The Scot jabbed his finger at Karl and leered at him, ‘Feelin’ cocky today, aren’t chya?’
‘Well, it’s just that I don’t really have anyone to pay off the ransom. Don’t kidnappers do their homework before actually kidnapping? Like background checks or at least ask around or something. I’m sure my idiot pub buddies wouldn’t mind giving you that kind of information and we wouldn’t be in this bit of a hassle now, wouldn’t we? God, my nose fucking hurts.’
The Scot paused for a bit, thinking.
‘Och, yer bloody ‘ight,’ He said after rubbing his stubble for a while, ‘Wot do you reckon we do wit ya then?’
‘I suppose you could drop me off at work? And I suggest you kidnap my foreman, he’s a straight up wanker, no one likes him, and plus, his father is loaded. His old man is the head of the construction company, so getting his family to cough up wouldn’t be a problem.’
‘Eh? ‘Ow will we be gettin’ ‘im out den? It’s not like we can just fuckin’ march ‘ight in ‘n’ grab da lil fucker.’
‘Oh, don’t worry about that I got that covered.’
Karl paused for a bit, and then asked, ‘by the way, how come the Chinese guy is so quite the whole time? He’s so damn calm.’
‘Oh, Xiang Xiao? Lil fucker is deaf as- as- well, he’s just fuckin’ deaf, but he’s de only un who has a driver’s card. Used to be a ricer, yeh? Fuckin’ ace of a driver.’ Then he added, ‘And he doesn’t speak Brit, not dat he diddin learn it or nothin’, mind you, he just got un of those concussion dat render ‘im useless wit English… ‘E speaks Icelandic now, God knows why, he nev’r been to da bloody place.’
*****************
‘Hey Keith, some blokes are outside waiting to see you.’
‘The shite happen to your nose, Karl?
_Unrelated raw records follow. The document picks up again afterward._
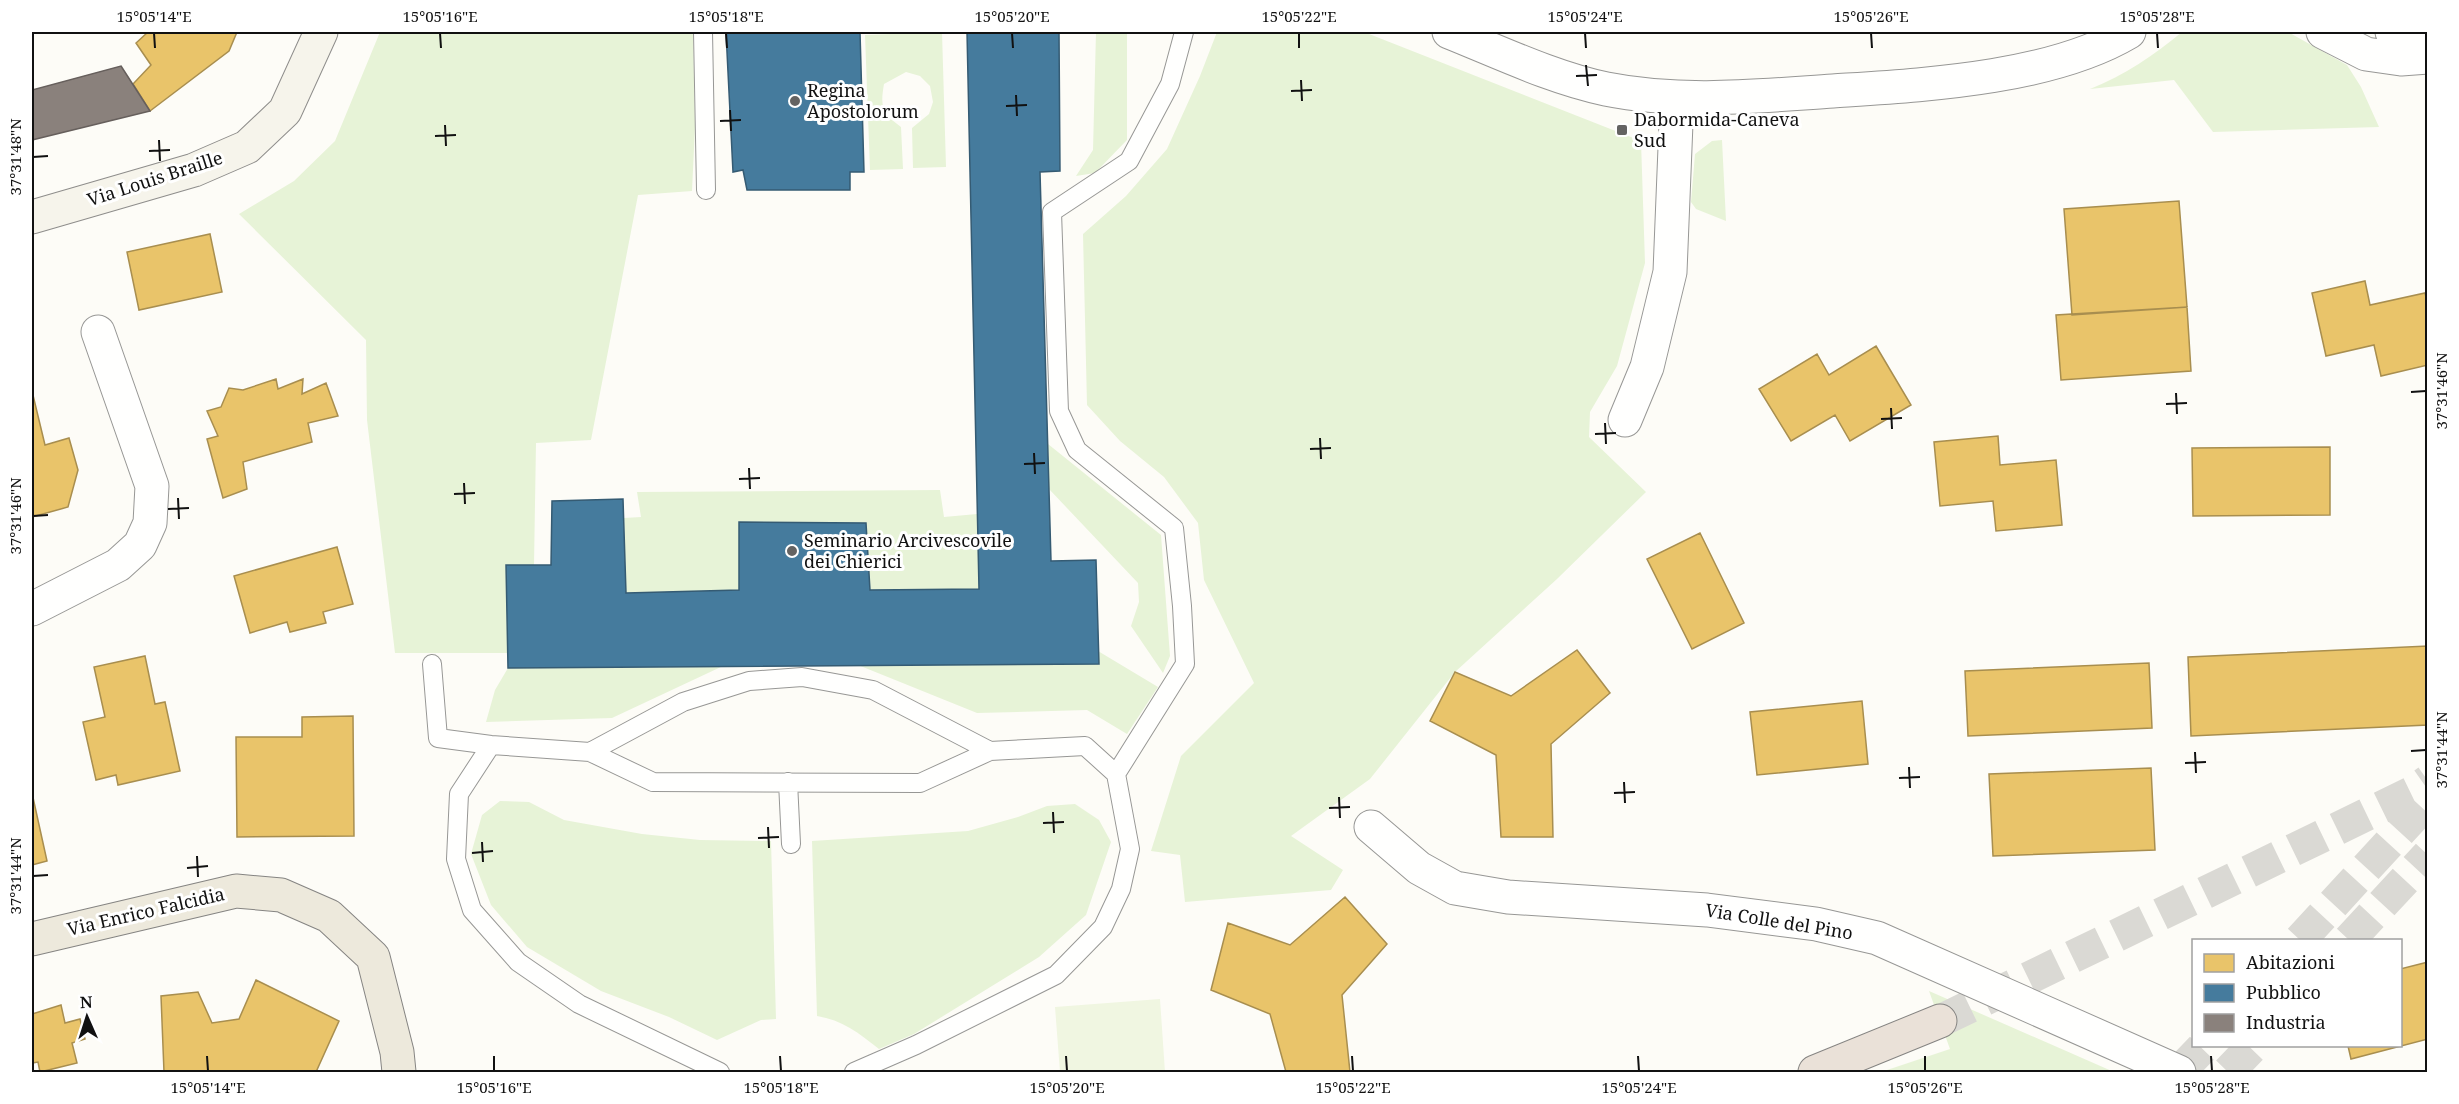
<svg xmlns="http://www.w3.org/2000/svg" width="2459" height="1104" font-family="'Noto Serif',serif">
	<rect width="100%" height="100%" fill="#fdfcf7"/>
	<path fill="#e7f3d7" d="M380,32h313l2,95 -3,64 -54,4 -47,245 -55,3 -2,122h-28l2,88h-113l-28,-233 -1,-80 -127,-126 55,-33 41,-40z
		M942,32l4,135 -33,1 -1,-40 17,-14 4,-12 -3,-16 -10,-10 -14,-4 -22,12c-4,23 -2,29 17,43l2,42 -33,1 -5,-135z
		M1096,32h31v108l-32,33 -19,3 17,-26z
		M1217,32h147l277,109 4,122 -28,103 -27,46 -1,25 57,55 -89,87 -102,93 -85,107 -79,57 52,34 -12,20 -146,12 -5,-47 -29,-4 30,-95 73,-73 -50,-103 -6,-57 -34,-46 -44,-36 -33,-36 -4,-171 43,-38 41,-47 33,-73z
		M2182,32h106l59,33 14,22 18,40 -166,5 -39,-52 -84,9c35,-14 64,-34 92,-57z
		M1722,140l4,81 -30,-12 -5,-7 4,-48 17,-13z
		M1048,444l113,91 9,121 -7,17 -32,-47 8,-24 -1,-19 -89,-94z
		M940,490l4,27 33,-3 2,75 -109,1 -4,-67 -126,-1 -1,68 -113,3 -2,-75 17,-1 -4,-25z
		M1098,651l60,36 -31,47 -40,-24 -110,3 -119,-48z
		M723,666l-111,52 -126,4 9,-32 13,-22z
		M500,801l29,1 35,18 78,14 58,6 71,1 5,178 -15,1 -44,20 -48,-23 -68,-26 -74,-44 -36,-42 -20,-51 11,-39z
		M1075,804l24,16 12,22 -25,73 -47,42 -125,77 -35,15c-20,-16 -37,-29 -62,-33l-5,-175 156,-10 50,-14 29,-11z
		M1929,991l185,81 -158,-2 -75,2 69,-23z"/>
	<path fill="#f0f6e1" d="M1160,999l5,73h-105l-5,-65z"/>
	<path fill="#e9c46a" stroke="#a88e4f" stroke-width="1.5" d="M148,32h89l-8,19 -79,60 -17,-27 18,-19 -15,-22z
		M2179,201l8,106 -115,8 -8,-106z
		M210,234l12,58 -83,18 -12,-58z
		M2365,281l5,24 55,-12 3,12v60l-47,11 -7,-31 -48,11 -14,-63z
		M2187,307l4,64 -130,9 -5,-65z
		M1876,346l35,59 -61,36 -15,-26 -44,26 -32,-52 58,-35 12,21z
		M276,379l2,10 25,-10 -1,15 24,-11 12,33 -30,7 4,19 -69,20 4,27 -24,9 -16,-59 11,-3 -11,-25 14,-4 8,-19 14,2z
		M32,391l13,54 24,-7 9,32 -10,37 -36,10z
		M1998,436l2,29 56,-5 6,65 -66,6 -3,-30 -53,5 -6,-64z
		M2330,447v68l-137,1 -1,-68z
		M1700,533l44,90 -52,26 -45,-90z
		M337,547l16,57 -30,8 3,11 -36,9 -3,-10 -37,11 -16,-57z
		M2428,646v79l-237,11 -3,-79z
		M1577,650l33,43 -59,51 2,93h-52l-5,-82 -66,-34 25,-49 56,24z
		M145,656l10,48 10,-2 15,69 -62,14 -2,-10 -20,5 -13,-58 22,-5 -11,-50z
		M2149,663l3,65 -184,8 -3,-65z
		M1862,701l6,63 -111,11 -7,-63z
		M353,716l1,120 -117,1 -1,-100h66v-20z
		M2151,768l4,82 -162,6 -4,-82z
		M32,793l15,68 -15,4z
		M1345,897l42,47 -45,51 8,77h-64l-16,-58 -59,-24 17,-67 62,22z
		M2428,962v77l-77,20 -3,-13h52v-77z
		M256,980l83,41 -23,51h-152l-3,-76 37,-4 14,31 27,-4z
		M61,1005l4,18 15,-4 5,20 -13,4 5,20 -37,9 -2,-10 -6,1v-49z"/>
	<path fill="#457b9d" stroke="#355b73" stroke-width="1.5" d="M726,32h134l4,140h-14v18h-103l-4,-20 -10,2z
		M967,32h92l1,139 -20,1 11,389 45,-1 3,104 -591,4 -2,-103h45l1,-64 71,-2 3,94 113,-3v-68l127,1 4,67 109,-1z"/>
	<path fill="#8a817c" stroke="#665f5c" stroke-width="1.5" d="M121,66l29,45 -118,29v-50z"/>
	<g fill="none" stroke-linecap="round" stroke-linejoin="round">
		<path stroke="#dad9d4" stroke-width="33" stroke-dasharray="33 16" stroke-linecap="butt" d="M2300,940l128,-139
			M2349,940l79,-85
			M1940,1021l471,-228 17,-12
			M2179,1072l25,-26
			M2228,1072l25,-26"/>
		<g stroke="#979795" stroke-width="20">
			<path id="lane" d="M703,32l3,158
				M432,664l6,74 53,7 99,7 63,30 267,1 70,-32 95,-5 31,28 14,75 -9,40 -18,38 -47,48 -140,70 -62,27
				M491,745l-32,49 -3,65 16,51 46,52 61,42 141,68
				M590,752l93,-50 66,-21 53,-4 71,13 117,61
				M1116,774l69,-110 -3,-58 -8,-78 -97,-78 -18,-39 -7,-199 77,-51 41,-77 14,-52
				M788,782l3,62"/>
		</g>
		<g stroke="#979795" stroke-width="35">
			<path id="street" d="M1449,32c50,20 104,46 157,57 75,15 152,7 227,2 90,-6 217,-12 296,-59
				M2323,32l43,22 35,5 27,-2
				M2392,32l36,4
				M1625,420l22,-53 23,-95 7,-174
				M32,609l86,-44 22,-20 10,-22 2,-37 -54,-154
				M1371,827l48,41 36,20 53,9 199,13 109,14 61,14 302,134"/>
		</g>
		<g stroke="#8e8d8b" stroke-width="35">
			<path id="secondary" d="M32,217l162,-47 53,-23 38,-36 36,-79"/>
		</g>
		<g stroke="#858482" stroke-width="35">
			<path id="primary" d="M32,939l204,-48 45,4 48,21 44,41 24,95 2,20"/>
		</g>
		<g stroke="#858482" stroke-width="35">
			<path id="highway" d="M1815,1072l125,-51"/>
		</g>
		<use href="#lane" stroke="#fffffe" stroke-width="18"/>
		<use href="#street" stroke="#fffffe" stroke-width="33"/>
		<use href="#secondary" stroke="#f6f4eb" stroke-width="33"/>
		<use href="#primary" stroke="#ede9dc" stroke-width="33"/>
		<use href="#highway" stroke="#eae1d8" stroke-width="33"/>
	</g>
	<path fill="none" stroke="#111" stroke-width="2" d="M154,33l1,15M440,33l1,15M726,33l1,15M1012,33l1,15M1299,33v15M1585,33l1,15M1871,33l1,15M2157,33l1,15M1586,65l2,21M1576,76l21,-1M1301,80l1,21M1291,91l21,-1M1016,95l1,21M1006,106l21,-1M730,110l1,21M720,121l21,-1M445,125l1,21M435,136l21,-1M159,140l1,21M149,151l21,-1M33,157l15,-1M2411,392l15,-1M2176,393l1,21M2166,404l21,-1M1891,408l1,21M1881,419l21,-1M1605,423l1,21M1595,434l21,-1M1320,438l1,21M1310,449l21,-1M1034,453l1,21M1024,464l21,-1M749,468l1,21M739,479l21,-1M464,483l1,21M454,494l21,-1M178,498l1,21M168,509l21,-1M33,516l15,-1M2411,751l15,-1M2195,752l1,21M2185,763l21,-1M1909,767l1,21M1899,778l21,-1M1624,782l1,21M1614,793l21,-1M1339,797l1,21M1329,808l21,-1M1053,812l1,21M1043,823l21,-1M768,827l1,21M758,838l21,-1M482,842l1,20M472,853l21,-2M197,856l1,21M187,868l21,-2M33,876l15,-1M207,1056l1,15M494,1056v15M780,1056l1,15M1066,1056l1,15M1352,1056l1,15M1638,1056l1,15M1925,1056v15M2211,1056l1,15"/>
	<g fill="#646362" stroke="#fff" stroke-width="2">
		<circle cx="795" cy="101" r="6"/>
		<rect x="1616" y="124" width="12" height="12" rx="3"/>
		<circle cx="792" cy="551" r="6"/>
	</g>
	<g text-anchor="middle" stroke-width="6" stroke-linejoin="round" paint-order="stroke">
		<g font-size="18" fill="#111" stroke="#fff" text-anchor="start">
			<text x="807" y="97">Regina<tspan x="807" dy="21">Apostolorum</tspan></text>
			<text x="1634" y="126">Dabormida-Caneva<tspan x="1634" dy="21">Sud</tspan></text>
			<text x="804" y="547">Seminario Arcivescovile<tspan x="804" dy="21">dei Chierici</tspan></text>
		</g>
		<g font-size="18" fill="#111" stroke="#fff">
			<text transform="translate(155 179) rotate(-18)" y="6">Via Louis Braille</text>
			<text transform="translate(146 912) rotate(-13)" y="6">Via Enrico Falcidia</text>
			<text transform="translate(1779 922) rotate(9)" y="6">Via Colle del Pino</text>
		</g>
	</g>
	<rect width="2459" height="1104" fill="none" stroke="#ffffff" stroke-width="66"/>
	<rect x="2192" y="939" width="210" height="108" fill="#ffffff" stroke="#a0a0a0" stroke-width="1.5"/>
	<rect x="2204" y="954" width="30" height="18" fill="#e9c46a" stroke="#a0a0a0" stroke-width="1.5"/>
	<text x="2246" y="969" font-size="18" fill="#111111">Abitazioni</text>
	<rect x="2204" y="984" width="30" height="18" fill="#457b9d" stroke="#a0a0a0" stroke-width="1.5"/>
	<text x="2246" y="999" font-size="18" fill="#111111">Pubblico</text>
	<rect x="2204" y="1014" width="30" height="18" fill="#8a817c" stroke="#a0a0a0" stroke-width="1.5"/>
	<text x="2246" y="1029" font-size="18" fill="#111111">Industria</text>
	<g transform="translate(87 1017) rotate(357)" stroke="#ffffff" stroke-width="4.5" paint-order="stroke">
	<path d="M0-4.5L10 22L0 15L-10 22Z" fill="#111111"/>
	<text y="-9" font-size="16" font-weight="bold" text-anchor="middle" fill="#111111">N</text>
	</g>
	<rect x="33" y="33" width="2393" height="1038" fill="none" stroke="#111" stroke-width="2"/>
	<g font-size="15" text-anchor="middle" fill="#111">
		<text x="154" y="22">15°05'14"E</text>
		<text x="440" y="22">15°05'16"E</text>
		<text x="726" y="22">15°05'18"E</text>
		<text x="1012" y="22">15°05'20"E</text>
		<text x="1299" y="22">15°05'22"E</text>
		<text x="1585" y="22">15°05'24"E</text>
		<text x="1871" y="22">15°05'26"E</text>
		<text x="2157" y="22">15°05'28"E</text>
		<text transform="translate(16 157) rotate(-90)" y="5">37°31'48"N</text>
		<text transform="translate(2442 391) rotate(-90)" y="5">37°31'46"N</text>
		<text transform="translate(16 516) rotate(-90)" y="5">37°31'46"N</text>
		<text transform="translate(2442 750) rotate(-90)" y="5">37°31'44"N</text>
		<text transform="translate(16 876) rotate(-90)" y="5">37°31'44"N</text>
		<text x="208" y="1093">15°05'14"E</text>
		<text x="494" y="1093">15°05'16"E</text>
		<text x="781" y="1093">15°05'18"E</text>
		<text x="1067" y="1093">15°05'20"E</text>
		<text x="1353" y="1093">15°05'22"E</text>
		<text x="1639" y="1093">15°05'24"E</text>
		<text x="1925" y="1093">15°05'26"E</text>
		<text x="2212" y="1093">15°05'28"E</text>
	</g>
</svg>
Yeh, I really don’t fucking mind that you’re getting my carpet bloody, eh? Fucking twat, you’re cleaning that up with your tongue since I doubt you could buy this sort of good shite with your payroll.’
‘They say they got a surprise for you.’
The bloody carpet forgotten, Keith suddenly noticed Karl had something to say.
‘Eh? What kind of surprise?’ He asked, suddenly standing up and edging towards the door.
‘Well, it’s a bloody surprise, innit? I can’t tell you, it would ruin the whole fucking surprise, wouldn’t it?’
‘Don’t you give me attitude, you fucker, I’ll teach you who’s the boss around here, you little cunt. You’re fucked in the arse when I get back.’ Keith did a throat-slitting motion and then shuffled off greedily towards the door.
Karl heard a muffled scream a few seconds afterwards and that was the last he ever saw Keith again.